Because quantitative easing and zero interest rates caused overall volatility in markets to come down, Shalett said that it’s going to feel “way more volatile” as policy begins to readjust.

“Now is the time to rethink ‘How do you manage volatility?’” Shalett said. “Now historically – certainly prior to the crisis – one way you managed volatility was with bonds [and] they will continue to play that role.”

But, she added, the problem with using bonds is that the Fed has a tightening bias.

“And when you have a tightening bias, it means you could have capital loss in those bonds. So what other ways can you manage risk?” she said.

This is where alternative investments come into play.

“Another way that the industry and portfolio constructors and asset allocators have tried to manage risk is by using alternative investments,” Shalett said. Adding, “We are emphasizing using various alternative strategies to help us manage risk and portfolios. Those alternative strategies include hedged strategies – so, equity long-short type strategies, global macro-type strategies, credit long-short type strategies and event-driven strategies.”

This may take some convincing, as the low volatility has cause a lot of alts to disappoint investors.

“[Alts] need volatility to demonstrate their value proposition,” Shalett said. “That value proposition is very much in question right now. One of the challenges we have is convincing our clients that just at the moment when it looks like this particular asset class may have lost efficacy is exactly the time you need it because it will have efficacy.”

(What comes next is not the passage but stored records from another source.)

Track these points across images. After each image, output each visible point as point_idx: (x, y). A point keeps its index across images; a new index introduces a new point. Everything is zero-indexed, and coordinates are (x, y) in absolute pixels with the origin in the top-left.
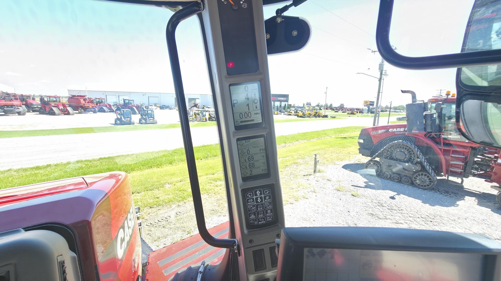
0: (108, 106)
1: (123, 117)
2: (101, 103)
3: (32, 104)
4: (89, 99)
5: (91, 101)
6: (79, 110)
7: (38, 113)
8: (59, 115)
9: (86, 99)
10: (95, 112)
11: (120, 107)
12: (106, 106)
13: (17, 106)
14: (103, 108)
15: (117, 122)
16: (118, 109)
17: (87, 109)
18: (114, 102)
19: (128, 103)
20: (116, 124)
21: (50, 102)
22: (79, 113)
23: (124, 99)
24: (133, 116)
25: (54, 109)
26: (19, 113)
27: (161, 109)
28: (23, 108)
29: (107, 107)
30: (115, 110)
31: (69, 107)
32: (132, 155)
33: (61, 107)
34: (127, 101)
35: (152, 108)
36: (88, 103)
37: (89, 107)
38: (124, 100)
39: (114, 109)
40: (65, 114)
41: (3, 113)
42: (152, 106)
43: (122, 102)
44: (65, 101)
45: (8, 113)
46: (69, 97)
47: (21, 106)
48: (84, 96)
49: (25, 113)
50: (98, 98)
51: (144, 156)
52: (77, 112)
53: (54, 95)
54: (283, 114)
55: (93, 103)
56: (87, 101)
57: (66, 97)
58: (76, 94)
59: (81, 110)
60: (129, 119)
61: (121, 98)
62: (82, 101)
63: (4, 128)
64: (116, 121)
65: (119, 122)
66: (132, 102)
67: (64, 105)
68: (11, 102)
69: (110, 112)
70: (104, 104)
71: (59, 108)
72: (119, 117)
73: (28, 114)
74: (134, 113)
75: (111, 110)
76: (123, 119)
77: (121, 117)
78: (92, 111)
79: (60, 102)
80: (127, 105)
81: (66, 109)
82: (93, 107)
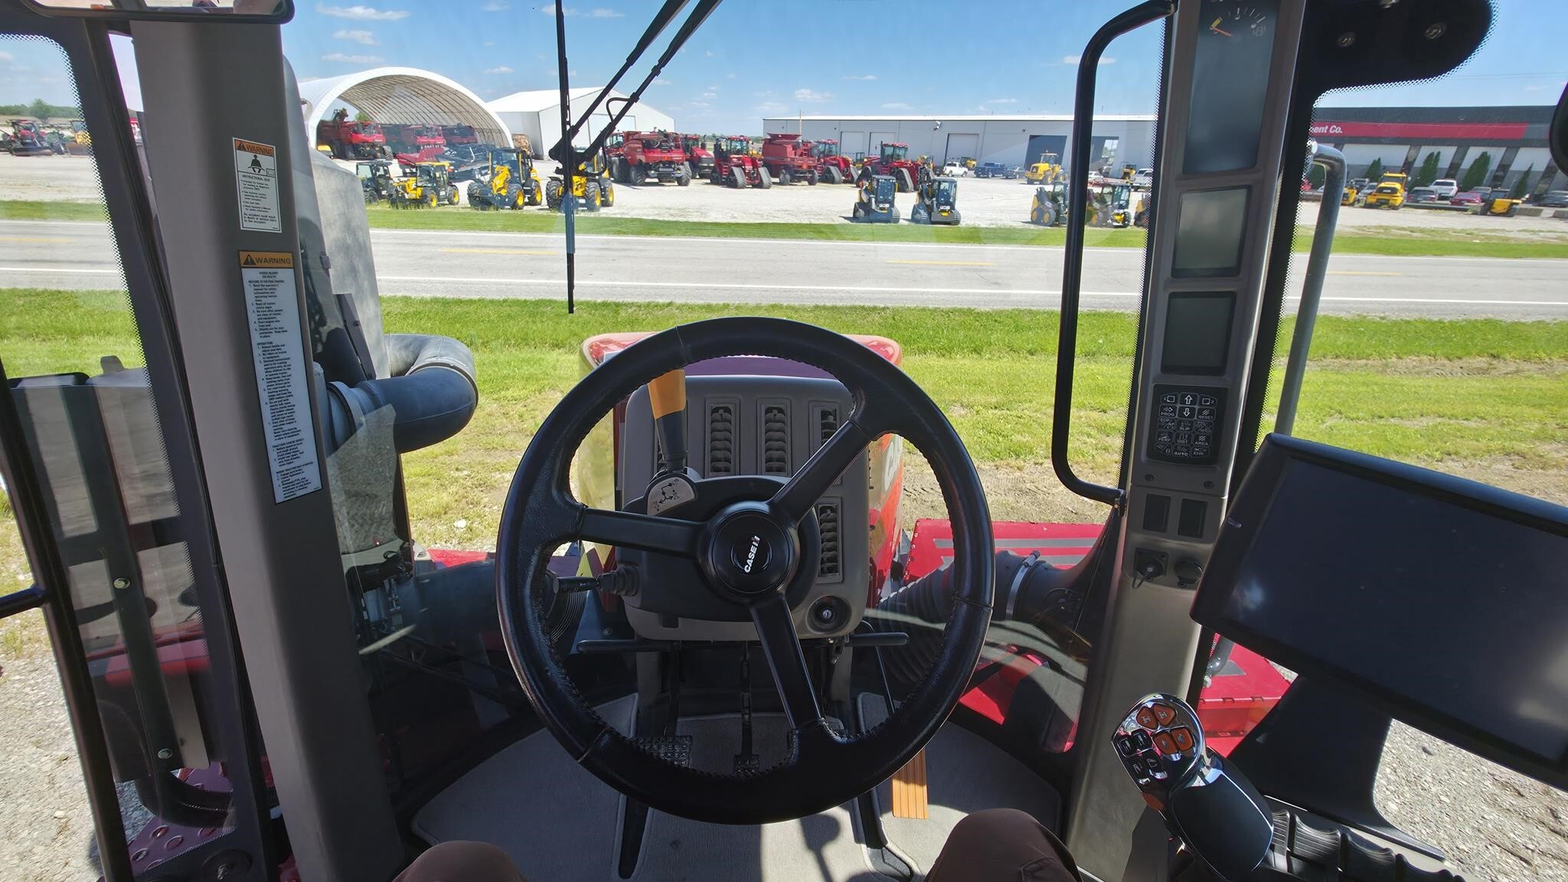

Don’t give up on active management

3. Don’t give up on active management

“Another anomaly of this cycle, over the past six and a half years, has been the dominance and outperformance of passive strategies,” Shalett said. “Why? Because quantitative easing took the rising tide and lifted all the boats. The vast majority of the expansion this cycle was all about beta, was all about inflating assets. There wasn’t a lot of dispersion in markets.”

Shalett is urging clients not to give up on active management.

“This is the exact point where people have almost given up on active, that it’s highly likely that active management is going to work and add value,” she said. “And, in fact, in August – this latest sell-off – was the first time in a really long time that we saw active managers outperform in a big way. We want a lot of our advice to rebalance this bias our clients have taken towards passive and come back to active because we think that active management can also outperform.”

Focus on finding secular growth

4. Focus on finding secular growth

“In this world of lower for longer, lower growth, lower rates, you really have to focus on finding secular growth,” Shalett said.

According to Shalett, stocks that are showing secular growth include the “biotech stocks, the social media stocks, a smaller and smaller group of stocks.”

“From our perspective, that group of secular growth stocks, while they are expensive, may in fact still have ‘room to run,’” she said. “So despite their valuations, we’re continuing to tell our clients to have some exposure to those stocks because in a growth-starved world we think they are going to continue to be big. But you probably want to barbell those with some of the stocks that have gotten punished in this overall sell-off.”